**Task**
Could you print each of the records below exactly?
━━ Records
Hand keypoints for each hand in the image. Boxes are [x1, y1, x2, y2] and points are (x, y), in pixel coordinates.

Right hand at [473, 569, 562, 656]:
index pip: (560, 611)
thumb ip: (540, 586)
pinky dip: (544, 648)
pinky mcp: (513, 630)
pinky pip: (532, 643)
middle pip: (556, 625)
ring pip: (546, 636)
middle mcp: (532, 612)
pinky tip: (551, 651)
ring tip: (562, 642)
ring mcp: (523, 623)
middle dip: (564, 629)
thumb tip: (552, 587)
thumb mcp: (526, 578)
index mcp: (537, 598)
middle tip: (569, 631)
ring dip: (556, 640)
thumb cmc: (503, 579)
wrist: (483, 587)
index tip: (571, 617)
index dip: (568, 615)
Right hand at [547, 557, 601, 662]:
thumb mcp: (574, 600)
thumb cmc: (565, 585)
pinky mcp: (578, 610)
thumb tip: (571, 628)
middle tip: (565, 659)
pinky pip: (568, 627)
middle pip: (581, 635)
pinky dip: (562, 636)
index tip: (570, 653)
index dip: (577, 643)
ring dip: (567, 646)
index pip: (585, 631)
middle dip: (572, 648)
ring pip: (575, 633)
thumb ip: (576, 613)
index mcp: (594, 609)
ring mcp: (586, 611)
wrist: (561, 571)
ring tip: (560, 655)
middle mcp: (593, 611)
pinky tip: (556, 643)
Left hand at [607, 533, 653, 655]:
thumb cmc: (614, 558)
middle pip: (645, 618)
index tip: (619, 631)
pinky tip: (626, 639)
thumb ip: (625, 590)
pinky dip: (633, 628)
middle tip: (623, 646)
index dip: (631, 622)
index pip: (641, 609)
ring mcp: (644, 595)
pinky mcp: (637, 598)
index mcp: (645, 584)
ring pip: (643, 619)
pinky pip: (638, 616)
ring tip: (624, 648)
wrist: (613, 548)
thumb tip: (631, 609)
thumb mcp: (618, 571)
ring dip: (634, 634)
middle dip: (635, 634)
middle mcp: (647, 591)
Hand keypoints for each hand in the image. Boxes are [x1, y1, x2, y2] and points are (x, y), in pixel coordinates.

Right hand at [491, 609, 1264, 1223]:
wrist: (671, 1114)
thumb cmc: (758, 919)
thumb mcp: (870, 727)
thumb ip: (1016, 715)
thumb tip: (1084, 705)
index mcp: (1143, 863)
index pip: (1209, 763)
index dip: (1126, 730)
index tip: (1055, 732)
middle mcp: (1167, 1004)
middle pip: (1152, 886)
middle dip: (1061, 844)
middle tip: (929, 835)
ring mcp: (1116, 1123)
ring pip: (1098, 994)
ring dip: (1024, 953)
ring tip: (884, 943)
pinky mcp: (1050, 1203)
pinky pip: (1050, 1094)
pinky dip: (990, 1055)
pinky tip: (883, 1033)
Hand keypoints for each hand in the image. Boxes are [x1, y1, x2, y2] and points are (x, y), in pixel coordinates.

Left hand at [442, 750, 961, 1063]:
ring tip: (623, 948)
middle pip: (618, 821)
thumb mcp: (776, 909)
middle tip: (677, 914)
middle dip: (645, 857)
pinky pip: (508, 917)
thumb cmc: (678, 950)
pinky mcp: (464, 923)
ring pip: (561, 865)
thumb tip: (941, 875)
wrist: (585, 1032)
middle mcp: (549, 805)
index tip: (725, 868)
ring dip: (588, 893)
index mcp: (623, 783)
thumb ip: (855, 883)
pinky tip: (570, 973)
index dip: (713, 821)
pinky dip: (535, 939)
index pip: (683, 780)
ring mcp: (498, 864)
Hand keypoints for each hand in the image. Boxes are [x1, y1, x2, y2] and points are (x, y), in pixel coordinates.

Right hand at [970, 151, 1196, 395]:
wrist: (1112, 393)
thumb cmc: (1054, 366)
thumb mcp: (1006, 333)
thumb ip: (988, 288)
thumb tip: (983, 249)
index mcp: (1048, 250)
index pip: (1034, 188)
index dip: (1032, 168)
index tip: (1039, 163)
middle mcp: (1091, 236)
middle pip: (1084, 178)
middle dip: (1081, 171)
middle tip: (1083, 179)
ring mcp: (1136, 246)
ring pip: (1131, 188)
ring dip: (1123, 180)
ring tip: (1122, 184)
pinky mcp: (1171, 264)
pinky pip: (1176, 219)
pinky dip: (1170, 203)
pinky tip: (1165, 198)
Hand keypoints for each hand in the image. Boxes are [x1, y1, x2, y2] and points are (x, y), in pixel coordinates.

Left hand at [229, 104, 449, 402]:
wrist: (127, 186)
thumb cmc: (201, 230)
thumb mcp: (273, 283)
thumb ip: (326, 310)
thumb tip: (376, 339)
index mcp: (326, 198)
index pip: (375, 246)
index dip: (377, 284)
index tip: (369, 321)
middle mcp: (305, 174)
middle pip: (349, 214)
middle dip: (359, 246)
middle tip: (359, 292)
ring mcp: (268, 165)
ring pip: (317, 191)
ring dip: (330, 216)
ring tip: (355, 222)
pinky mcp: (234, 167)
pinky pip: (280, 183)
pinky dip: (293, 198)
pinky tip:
━━━━
**Output of the task**
Hand keypoints for each hand in the image. Boxes are [x1, y1, x2, y2] and points are (x, y), in pixel coordinates.

Right hand at [473, 569, 562, 656]:
index pip: (560, 611)
thumb ip: (540, 586)
pinky dip: (544, 648)
pinky mcp: (513, 630)
pinky pip: (532, 643)
middle pip: (556, 625)
ring pip: (546, 636)
middle mcp: (532, 612)
pinky tip: (551, 651)
ring tip: (562, 642)
ring mcp: (523, 623)
middle dip: (564, 629)
thumb tip: (552, 587)
thumb mcp: (526, 578)
index mcp: (537, 598)
middle tip: (569, 631)
ring dip: (556, 640)
thumb cmc: (503, 579)
wrist: (483, 587)
index tip: (571, 617)
index dip: (568, 615)
Right hand at [547, 557, 601, 662]:
thumb mcp: (574, 600)
thumb cmc: (565, 585)
pinky mcp: (578, 610)
thumb tip: (571, 628)
middle tip: (565, 659)
pinky pip: (568, 627)
middle pip: (581, 635)
pinky dip: (562, 636)
index tip: (570, 653)
index dip: (577, 643)
ring dip: (567, 646)
index pip: (585, 631)
middle dip: (572, 648)
ring pip: (575, 633)
thumb ip: (576, 613)
index mcp: (594, 609)
ring mcp: (586, 611)
wrist: (561, 571)
ring tip: (560, 655)
middle mcp: (593, 611)
pinky tip: (556, 643)
Left hand at [607, 533, 653, 655]:
thumb cmc: (614, 558)
middle pip: (645, 618)
index tip: (619, 631)
pinky tip: (626, 639)
thumb ip: (625, 590)
pinky dip: (633, 628)
middle tip: (623, 646)
index dip: (631, 622)
index pip: (641, 609)
ring mcp: (644, 595)
pinky mcp: (637, 598)
index mcp: (645, 584)
ring pip: (643, 619)
pinky pip: (638, 616)
ring tip: (624, 648)
wrist: (613, 548)
thumb tip: (631, 609)
thumb mcp: (618, 571)
ring dip: (634, 634)
middle dip: (635, 634)
middle mcp: (647, 591)
Hand keypoints for each hand in the image. Boxes are [x1, y1, x2, y2] and points are (x, y), in pixel coordinates.

Right hand at [491, 609, 1264, 1223]:
wrist: (671, 1114)
thumb cmc: (758, 919)
thumb mcp: (870, 727)
thumb ip: (1016, 715)
thumb tip: (1084, 705)
index mcp: (1143, 863)
index pip: (1209, 763)
index dip: (1126, 730)
index tip: (1055, 732)
middle mcp: (1167, 1004)
middle pip: (1152, 886)
middle dip: (1061, 844)
middle tip: (929, 835)
ring mcp: (1116, 1123)
ring pip: (1098, 994)
ring dip: (1024, 953)
ring tip: (884, 943)
pinky mcp: (1050, 1203)
pinky pip: (1050, 1094)
pinky dip: (990, 1055)
pinky tip: (883, 1033)
Hand keypoints for each hand in the image. Boxes are [x1, y1, x2, y2] and points are (x, y), in pixel coordinates.

Left hand at [442, 750, 961, 1063]:
ring tip: (623, 948)
middle pip: (618, 821)
thumb mcp: (776, 909)
middle tip: (677, 914)
middle dip: (645, 857)
pinky pip: (508, 917)
thumb cmc: (678, 950)
pinky mcp: (464, 923)
ring pip: (561, 865)
thumb tip: (941, 875)
wrist: (585, 1032)
middle mcp: (549, 805)
index tip: (725, 868)
ring dip: (588, 893)
index mcp: (623, 783)
thumb ip: (855, 883)
pinky tip: (570, 973)
index dip: (713, 821)
pinky dip: (535, 939)
index pip: (683, 780)
ring mcp: (498, 864)
Hand keypoints for each hand in the image. Boxes are [x1, y1, x2, y2] and points are (x, y), in pixel coordinates.

Right hand at [970, 151, 1196, 395]:
wrist: (1112, 393)
thumb cmc: (1054, 366)
thumb mcp: (1006, 333)
thumb ip: (988, 288)
thumb tip: (983, 249)
index mcp: (1048, 250)
index pip: (1034, 188)
index dip: (1032, 168)
index tip: (1039, 163)
middle mcp: (1091, 236)
middle pip: (1084, 178)
middle dip: (1081, 171)
middle tip: (1083, 179)
ring mcp: (1136, 246)
ring pip: (1131, 188)
ring dip: (1123, 180)
ring tip: (1122, 184)
pinky mcp: (1171, 264)
pinky pip: (1176, 219)
pinky dip: (1170, 203)
pinky tip: (1165, 198)
Hand keypoints for each hand in the image. Boxes are [x1, y1, x2, y2] and points are (x, y), in pixel coordinates.

Left hand at [229, 104, 449, 402]:
wrist: (127, 186)
thumb cmc: (201, 230)
thumb mcp: (273, 283)
thumb ip: (326, 310)
thumb tip: (376, 339)
index mcp: (326, 198)
index pip: (375, 246)
index dip: (377, 284)
index tip: (369, 321)
middle mcp: (305, 174)
middle pip: (349, 214)
middle dip: (359, 246)
middle tip: (359, 292)
ring mcp: (268, 165)
ring pip: (317, 191)
ring dip: (330, 216)
ring tip: (355, 222)
pinky mcp: (234, 167)
pinky pip: (280, 183)
pinky dip: (293, 198)
pinky tip:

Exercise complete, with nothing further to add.